**Consignes de l'exercice**
a) D'après l'article sur TRAPPIST-1, à quelle distance de la Terre cette étoile est-elle située ?
b) Prolongez l'article sur TRAPPIST-1 à partir de sa dernière phrase.

Une étude de l’exoplanète TRAPPIST-1 b menée par l’UdeM dévoile de nouveaux détails sur son atmosphère et son étoile
Une équipe d’astronomes menée par des chercheurs et des chercheuses du Centre de recherche en astrophysique du Québec (CRAQ) a fait une avancée importante dans notre compréhension de l’intrigant système exoplanétaire TRAPPIST-1. Leurs recherches ont non seulement permis de mieux comprendre la nature de TRAPPIST-1 b, l’exoplanète qui orbite le plus près de l’étoile du système, mais elles ont également montré l’importance des étoiles parentes dans l’étude des exoplanètes. Les résultats, publiés dans la revue Astrophysical Journal Letters, mettent en lumière l’interaction complexe entre l’activité stellaire et les caractéristiques des exoplanètes.
Cette représentation artistique de l’étoile naine rouge TRAPPIST-1 met en évidence sa nature très active. L’étoile semble avoir de nombreuses taches stellaires (des régions plus froides de sa surface, semblables aux taches solaires) et des éruptions. L’exoplanète TRAPPIST-1 b, la planète la plus proche de l’étoile du système, est visible au premier plan, sans atmosphère apparente. L’exoplanète TRAPPIST-1 g, l’une des planètes de la zone habitable du système, est visible à l’arrière-plan, à droite de l’étoile. Le système TRAPPIST-1 contient sept exoplanètes de tailles semblables à celle de la Terre.
Crédit : Benoît Gougeon, Université de Montréal
Un système exoplanétaire prometteur
TRAPPIST-1, une étoile beaucoup plus petite et plus froide que notre Soleil située à environ 40 années-lumière de la Terre, attire l’attention des scientifiques et des amateurs de l’espace depuis la découverte de ses sept exoplanètes de la taille de la Terre en 2016. Ces mondes, tous très rapprochés de leur étoile et dont trois se trouvent dans sa zone habitable, ont alimenté l’espoir de trouver des conditions potentiellement habitables au-delà de notre Système solaire.

**Documents fournis**
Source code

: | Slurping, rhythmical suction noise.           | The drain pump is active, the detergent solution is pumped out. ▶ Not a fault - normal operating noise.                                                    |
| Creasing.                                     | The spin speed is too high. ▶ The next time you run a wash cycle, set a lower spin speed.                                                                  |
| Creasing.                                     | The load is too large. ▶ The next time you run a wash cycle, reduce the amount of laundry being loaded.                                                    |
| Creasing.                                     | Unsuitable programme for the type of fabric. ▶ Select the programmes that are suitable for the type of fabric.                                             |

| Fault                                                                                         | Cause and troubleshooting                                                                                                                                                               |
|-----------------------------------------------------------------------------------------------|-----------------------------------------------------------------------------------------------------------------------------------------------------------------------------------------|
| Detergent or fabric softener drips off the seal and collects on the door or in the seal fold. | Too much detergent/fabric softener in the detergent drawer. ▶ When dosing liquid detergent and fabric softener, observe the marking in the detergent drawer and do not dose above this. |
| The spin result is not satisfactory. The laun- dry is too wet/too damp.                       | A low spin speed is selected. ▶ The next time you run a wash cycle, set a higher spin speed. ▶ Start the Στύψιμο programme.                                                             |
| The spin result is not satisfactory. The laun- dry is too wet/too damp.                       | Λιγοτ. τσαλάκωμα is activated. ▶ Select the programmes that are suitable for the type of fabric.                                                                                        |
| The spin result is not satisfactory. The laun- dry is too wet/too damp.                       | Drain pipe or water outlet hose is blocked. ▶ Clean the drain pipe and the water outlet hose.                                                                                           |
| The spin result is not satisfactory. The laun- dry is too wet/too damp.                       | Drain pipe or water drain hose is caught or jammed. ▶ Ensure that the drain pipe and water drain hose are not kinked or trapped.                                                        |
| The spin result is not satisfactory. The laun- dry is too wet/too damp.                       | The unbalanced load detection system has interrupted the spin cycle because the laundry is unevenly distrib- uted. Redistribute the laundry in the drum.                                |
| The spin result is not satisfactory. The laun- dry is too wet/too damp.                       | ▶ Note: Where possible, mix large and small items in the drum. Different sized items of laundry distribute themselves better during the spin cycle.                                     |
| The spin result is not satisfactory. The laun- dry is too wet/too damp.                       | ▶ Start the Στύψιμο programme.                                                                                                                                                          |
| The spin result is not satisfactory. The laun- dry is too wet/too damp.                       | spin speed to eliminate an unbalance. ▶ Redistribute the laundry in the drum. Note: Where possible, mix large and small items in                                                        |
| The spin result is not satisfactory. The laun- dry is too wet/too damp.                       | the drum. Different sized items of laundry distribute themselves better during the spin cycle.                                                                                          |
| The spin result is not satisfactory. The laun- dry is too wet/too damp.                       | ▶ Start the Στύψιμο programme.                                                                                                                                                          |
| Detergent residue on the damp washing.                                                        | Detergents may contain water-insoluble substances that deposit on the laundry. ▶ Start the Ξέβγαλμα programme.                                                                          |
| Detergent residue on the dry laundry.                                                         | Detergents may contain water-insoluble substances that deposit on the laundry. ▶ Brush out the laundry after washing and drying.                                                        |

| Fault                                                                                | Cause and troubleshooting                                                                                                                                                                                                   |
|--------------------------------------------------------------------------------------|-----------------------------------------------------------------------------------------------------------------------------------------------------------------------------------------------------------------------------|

**Réponses attendues**
a) À environ 40 années-lumière de la Terre.

b)
Olivia Lim, doctorante à l’Institut Trottier de recherche sur les exoplanètes à l’Université de Montréal, a dirigé l’équipe qui a étudié l’exoplanète TRAPPIST-1 b et son étoile en utilisant les toutes premières données spectroscopiques du système TRAPPIST-1 prises par le télescope spatial James Webb. Crédit : Amélie Philibert, Université de Montréal
Une équipe de recherche, dirigée par Olivia Lim de l’Institut Trottier de recherche sur les exoplanètes (iREx) de l’Université de Montréal (UdeM) et membre du CRAQ, a utilisé le puissant télescope spatial James Webb (JWST) pour observer l’exoplanète TRAPPIST-1 b. Ces observations ont été recueillies dans le cadre du plus important programme d’observateurs généraux (GO) dirigé par le Canada au cours de la première année d’exploitation du JWST. Ce programme comprenait également l’observation de trois autres planètes du système, TRAPPIST-1 c, g et h. TRAPPIST-1 b a été observée lors de deux transits, c’est-à-dire le moment où la planète passe devant son étoile, à l’aide de l’instrument canadien NIRISS à bord du JWST.“Il s’agit des toutes premières observations spectroscopiques d’une planète de TRAPPIST-1 obtenues par le JWST, et nous les attendions depuis des années!“, s’exclame Olivia Lim, chercheuse principale de cet important programme GO.
L’étude a utilisé la technique de la spectroscopie de transmission pour obtenir des informations importantes sur les propriétés de ce monde lointain. En analysant la lumière de l’étoile centrale après qu’elle ait traversé l’atmosphère de l’exoplanète lors d’un transit, les astronomes peuvent voir l’empreinte unique laissée par les molécules et les atomes présents dans cette atmosphère.
“Il ne s’agit que d’un petit sous-ensemble des nombreuses observations de ce système planétaire unique qui doivent encore être réalisées et analysées”, ajoute René Doyon, chercheur principal de l’instrument NIRISS et co-auteur de l’étude. “Ces premières observations mettent en évidence la puissance de NIRISS et du JWST en général pour sonder les atmosphères minces autour des planètes rocheuses”.
Connaître son étoile, connaître sa planète
La principale conclusion de l’étude est l’impact significatif de l’activité et de la contamination stellaires lorsqu’il s’agit de déterminer la nature d’une exoplanète. La contamination stellaire désigne l’influence des caractéristiques propres à l’étoile, telles que les taches sombres et les plages brillantes (nommées “facules”), sur les mesures de l’atmosphère de l’exoplanète.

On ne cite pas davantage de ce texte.